A song of Crowns and Roses

Friday, April 17, 2026
Britain

The remarkable similarities between the Wars of the Roses and HBO's Game of Thrones


A song of Crowns and Roses display picture

I recently went down a bit of an English history rabbit hole, stretching from the Anglo-Saxon era through to the rise of the Tudors. The period that fascinated me most were the years of the Wars of the Roses. This was a long, messy, multi-generational civil war between rival noble houses fighting for the English throne. It was a conflict full of shifting alliances, betrayals, and sudden reversals. If that sounds familiar, it should.

As I was reading about the Wars of the Roses, I kept noticing parallels with the Game of Thrones series (GoT), not just vague similarities, but specific patterns that show up again and again in Westeros.

Some of them are surface-level, for example, everyone in GoT speaks with British accents, and the world is recognizably medieval and feudal. But the deeper parallels are more interesting.

Take geography: England is an island off the coast of a larger continent. Westeros is the same, lying off the coast of Essos. Take migrations: England was shaped by waves of settlers from Europe, most notably the Celts, then the Anglo-Saxons. Westeros has the First Men and the Andals from Essos. Even "the Wall" of Westeros has a real-world echo in Hadrian's Wall, a massive barrier the Romans built in Scotland that separated "civilization" to its south from the "barbarians" to its north.

But the strongest parallels show up when you zoom in on the Wars of the Roses themselves.

At the center of the conflict are the house of Lancaster and the house of York. The Lancastrians hold the throne at the start of the war, with Henry VI ruling from London. But Henry isn't really the driving force, his wife, Margaret of Anjou, is.

Opposing them from the cold, northern city of York, is its Duke, Richard. He starts off loyal, but grows frustrated with the influence the queen and the court advisors have over the king and tries to “fix” things. That doesn't go well. He's defeated, killed, and his head ends up on display on a spike.

This is basically the plot of the first season of GoT! You have a weak king ruling from a southern capital, and a much more capable (and ruthless) queen operating behind the scenes. Like Richard, you have Eddard Stark, an honorable man who walks into a political game he can't win.

York and Stark, Lancaster and Lannister - even the names sound similar! The comparisons almost write themselves.

"When you play the game of thrones, you win or you die. There is no middle ground." - Margaret of Anjou to Richard of York - Cersei Lannister to Ned Stark

Just like in the show, the conflict passes on to the next generation. Richard's son, Edward IV, picks up where his father left off, and unlike poor Robb Stark, he actually wins. He takes the throne and becomes king.

Exercise requirements:
1) In the Wars of the Roses post, whose head ends up on display on a spike?
2) Reproduce the stretch of the Wars of the Roses post from "At the center" through "he can't win.".
3) Turn the paragraph of the Wars of the Roses post that begins "At the center of the conflict" into a short bulleted list that keeps its main facts.

Extracted information:
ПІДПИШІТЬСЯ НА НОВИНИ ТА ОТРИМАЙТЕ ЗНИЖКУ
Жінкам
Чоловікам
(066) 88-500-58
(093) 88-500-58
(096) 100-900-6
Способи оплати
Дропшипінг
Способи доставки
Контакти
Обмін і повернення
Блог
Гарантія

Answers per task:
1) Richard, the Duke of York.

2)
At the center of the conflict are the house of Lancaster and the house of York. The Lancastrians hold the throne at the start of the war, with Henry VI ruling from London. But Henry isn't really the driving force, his wife, Margaret of Anjou, is.

Opposing them from the cold, northern city of York, is its Duke, Richard. He starts off loyal, but grows frustrated with the influence the queen and the court advisors have over the king and tries to “fix” things. That doesn't go well. He's defeated, killed, and his head ends up on display on a spike.

This is basically the plot of the first season of GoT! You have a weak king ruling from a southern capital, and a much more capable (and ruthless) queen operating behind the scenes. Like Richard, you have Eddard Stark, an honorable man who walks into a political game he can't win.

3)
- The house of Lancaster and the house of York are at the center of the conflict.
- At the start of the war, the Lancastrians hold the throne, with Henry VI ruling from London.
- The driving force is not Henry but his wife, Margaret of Anjou.